After a major compaction runs there will be a single storefile per store, and this will help performance usually. Caution: major compactions rewrite all of the stores data and on a loaded system, this may not be tenable; major compactions will usually have to be done manually on large systems. See Section 2.8.2.8, “Managed Compactions”.
Bloom filters were developed over in HBase-1200 Add bloomfilters.[22][23]
See also Section 10.5.4, “Bloom Filters” and Section 2.9, “Bloom Filter Configuration”.
Bloom filters add an entry to the StoreFile
general FileInfo
data structure and then two
extra entries to the StoreFile
metadata
section.
FileInfo
has a
BLOOM_FILTER_TYPE
entry which is set to
NONE
, ROW
or
ROWCOL.
BLOOM_FILTER_META
holds Bloom Size, Hash
Function used, etc. Its small in size and is cached on
StoreFile.Reader
load
BLOOM_FILTER_DATA
is the actual bloomfilter
data. Obtained on-demand. Stored in the LRU cache, if it is enabled
(Its enabled by default).
[22] For description of the development process -- why static blooms rather than dynamic -- and for an overview of the unique properties that pertain to blooms in HBase, as well as possible future directions, see the Development Process section of the document BloomFilters in HBase attached to HBase-1200.

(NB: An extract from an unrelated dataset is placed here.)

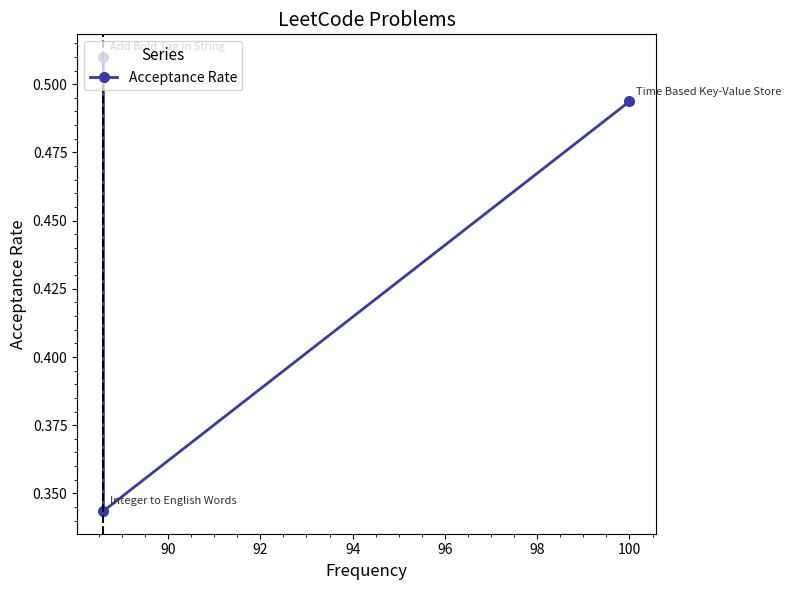

What is the difference between the second highest and minimum values?

0.2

[23] The bloom filters described here are actually version two of blooms in HBase. In versions up to 0.19.x, HBase had a dynamic bloom option based on work done by the European Commission One-Lab Project 034819. The core of the HBase bloom work was later pulled up into Hadoop to implement org.apache.hadoop.io.BloomMapFile. Version 1 of HBase blooms never worked that well. Version 2 is a rewrite from scratch though again it starts with the one-lab work.